— begin —

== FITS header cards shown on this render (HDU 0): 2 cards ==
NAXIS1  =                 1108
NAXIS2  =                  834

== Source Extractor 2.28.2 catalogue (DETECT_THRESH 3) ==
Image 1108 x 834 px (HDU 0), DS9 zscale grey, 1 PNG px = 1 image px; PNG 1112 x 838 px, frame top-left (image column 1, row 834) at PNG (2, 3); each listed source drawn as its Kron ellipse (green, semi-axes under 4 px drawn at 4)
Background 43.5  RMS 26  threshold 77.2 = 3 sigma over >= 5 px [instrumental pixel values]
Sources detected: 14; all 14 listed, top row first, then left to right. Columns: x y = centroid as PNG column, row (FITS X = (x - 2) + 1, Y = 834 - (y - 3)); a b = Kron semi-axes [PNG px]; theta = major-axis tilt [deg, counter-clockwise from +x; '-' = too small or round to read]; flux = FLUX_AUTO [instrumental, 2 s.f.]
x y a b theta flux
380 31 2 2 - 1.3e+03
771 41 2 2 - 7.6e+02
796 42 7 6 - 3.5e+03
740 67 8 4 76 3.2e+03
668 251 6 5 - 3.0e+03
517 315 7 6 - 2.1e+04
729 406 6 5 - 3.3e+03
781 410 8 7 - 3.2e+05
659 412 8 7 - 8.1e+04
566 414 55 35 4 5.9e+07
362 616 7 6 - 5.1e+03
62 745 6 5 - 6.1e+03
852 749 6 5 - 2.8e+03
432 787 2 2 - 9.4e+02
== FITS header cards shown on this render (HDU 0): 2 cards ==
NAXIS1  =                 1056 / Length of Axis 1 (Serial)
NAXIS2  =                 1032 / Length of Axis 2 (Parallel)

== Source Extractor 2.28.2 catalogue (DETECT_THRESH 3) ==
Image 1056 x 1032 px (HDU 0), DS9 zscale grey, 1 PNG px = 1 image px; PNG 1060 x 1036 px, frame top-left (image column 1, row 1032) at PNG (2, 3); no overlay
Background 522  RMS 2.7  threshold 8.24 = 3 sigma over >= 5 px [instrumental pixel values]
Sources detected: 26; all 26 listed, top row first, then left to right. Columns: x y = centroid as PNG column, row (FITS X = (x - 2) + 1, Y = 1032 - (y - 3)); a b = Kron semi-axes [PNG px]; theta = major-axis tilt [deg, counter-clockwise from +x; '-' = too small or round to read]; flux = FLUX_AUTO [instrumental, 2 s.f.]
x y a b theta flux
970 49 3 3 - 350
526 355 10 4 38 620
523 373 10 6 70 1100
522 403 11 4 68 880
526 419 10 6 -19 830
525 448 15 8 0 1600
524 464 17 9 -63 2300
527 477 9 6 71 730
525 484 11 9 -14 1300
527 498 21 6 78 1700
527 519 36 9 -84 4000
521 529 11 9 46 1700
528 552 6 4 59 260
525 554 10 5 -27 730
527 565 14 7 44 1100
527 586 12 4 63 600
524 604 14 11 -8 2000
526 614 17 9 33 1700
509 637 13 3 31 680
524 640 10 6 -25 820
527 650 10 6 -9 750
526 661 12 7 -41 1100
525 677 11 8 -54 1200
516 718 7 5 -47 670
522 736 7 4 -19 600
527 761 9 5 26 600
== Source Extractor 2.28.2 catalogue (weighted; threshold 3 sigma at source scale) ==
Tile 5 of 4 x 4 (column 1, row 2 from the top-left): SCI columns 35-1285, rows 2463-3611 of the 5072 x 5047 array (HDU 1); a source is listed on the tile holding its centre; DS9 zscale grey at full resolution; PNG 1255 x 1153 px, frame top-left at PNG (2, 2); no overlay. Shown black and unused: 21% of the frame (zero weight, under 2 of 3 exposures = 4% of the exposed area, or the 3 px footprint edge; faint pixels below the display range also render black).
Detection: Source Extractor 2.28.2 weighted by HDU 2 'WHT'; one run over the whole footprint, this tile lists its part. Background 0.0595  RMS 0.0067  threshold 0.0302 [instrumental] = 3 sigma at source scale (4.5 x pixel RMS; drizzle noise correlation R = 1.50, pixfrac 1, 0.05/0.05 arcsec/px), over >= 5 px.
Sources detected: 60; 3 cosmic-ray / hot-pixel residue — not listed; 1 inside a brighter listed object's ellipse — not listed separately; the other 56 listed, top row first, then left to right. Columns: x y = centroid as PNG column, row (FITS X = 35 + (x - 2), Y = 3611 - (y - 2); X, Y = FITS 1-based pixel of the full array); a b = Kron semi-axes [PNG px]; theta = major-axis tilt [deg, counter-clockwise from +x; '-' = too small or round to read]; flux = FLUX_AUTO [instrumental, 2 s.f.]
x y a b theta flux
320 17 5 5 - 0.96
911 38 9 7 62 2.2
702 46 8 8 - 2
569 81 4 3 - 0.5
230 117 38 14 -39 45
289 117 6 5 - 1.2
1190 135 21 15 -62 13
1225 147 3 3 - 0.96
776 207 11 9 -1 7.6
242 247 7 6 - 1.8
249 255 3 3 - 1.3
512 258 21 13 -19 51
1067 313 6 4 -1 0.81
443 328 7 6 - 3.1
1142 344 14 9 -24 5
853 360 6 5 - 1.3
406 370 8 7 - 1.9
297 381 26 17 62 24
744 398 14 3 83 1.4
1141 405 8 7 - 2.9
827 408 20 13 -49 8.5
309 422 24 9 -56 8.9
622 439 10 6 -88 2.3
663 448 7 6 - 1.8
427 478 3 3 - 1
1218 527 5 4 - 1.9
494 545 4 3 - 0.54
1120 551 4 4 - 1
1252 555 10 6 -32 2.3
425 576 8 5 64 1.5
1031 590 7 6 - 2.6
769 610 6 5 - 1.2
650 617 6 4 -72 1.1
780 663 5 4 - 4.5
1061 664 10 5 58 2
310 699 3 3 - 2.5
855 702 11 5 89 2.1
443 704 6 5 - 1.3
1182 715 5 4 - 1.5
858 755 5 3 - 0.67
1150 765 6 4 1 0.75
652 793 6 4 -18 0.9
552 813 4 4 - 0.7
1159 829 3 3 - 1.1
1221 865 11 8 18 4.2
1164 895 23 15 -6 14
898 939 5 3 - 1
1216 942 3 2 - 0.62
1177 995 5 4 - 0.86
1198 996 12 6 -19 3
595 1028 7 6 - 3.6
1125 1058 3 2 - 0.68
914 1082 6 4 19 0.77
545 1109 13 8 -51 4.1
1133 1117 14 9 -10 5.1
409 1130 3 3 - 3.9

— end —

Short exercise —
Format the stretch of the data from its start through the line containing "Axis 2 (Parallel)" as a Markdown table with the columns No. and Entry. Number each line in No., put the line itself in Entry, and leave out blank lines.

Solution below —
| No. | Entry |
|---|---|
| 1 | == FITS header cards shown on this render (HDU 0): 2 cards == |
| 2 | NAXIS1  =                 1108 |
| 3 | NAXIS2  =                  834 |
| 4 | == Source Extractor 2.28.2 catalogue (DETECT_THRESH 3) == |
| 5 | Image 1108 x 834 px (HDU 0), DS9 zscale grey, 1 PNG px = 1 image px; PNG 1112 x 838 px, frame top-left (image column 1, row 834) at PNG (2, 3); each listed source drawn as its Kron ellipse (green, semi-axes under 4 px drawn at 4) |
| 6 | Background 43.5  RMS 26  threshold 77.2 = 3 sigma over >= 5 px [instrumental pixel values] |
| 7 | Sources detected: 14; all 14 listed, top row first, then left to right. Columns: x y = centroid as PNG column, row (FITS X = (x - 2) + 1, Y = 834 - (y - 3)); a b = Kron semi-axes [PNG px]; theta = major-axis tilt [deg, counter-clockwise from +x; '-' = too small or round to read]; flux = FLUX_AUTO [instrumental, 2 s.f.] |
| 8 | x y a b theta flux |
| 9 | 380 31 2 2 - 1.3e+03 |
| 10 | 771 41 2 2 - 7.6e+02 |
| 11 | 796 42 7 6 - 3.5e+03 |
| 12 | 740 67 8 4 76 3.2e+03 |
| 13 | 668 251 6 5 - 3.0e+03 |
| 14 | 517 315 7 6 - 2.1e+04 |
| 15 | 729 406 6 5 - 3.3e+03 |
| 16 | 781 410 8 7 - 3.2e+05 |
| 17 | 659 412 8 7 - 8.1e+04 |
| 18 | 566 414 55 35 4 5.9e+07 |
| 19 | 362 616 7 6 - 5.1e+03 |
| 20 | 62 745 6 5 - 6.1e+03 |
| 21 | 852 749 6 5 - 2.8e+03 |
| 22 | 432 787 2 2 - 9.4e+02 |
| 23 | == FITS header cards shown on this render (HDU 0): 2 cards == |
| 24 | NAXIS1  =                 1056 / Length of Axis 1 (Serial) |
| 25 | NAXIS2  =                 1032 / Length of Axis 2 (Parallel) |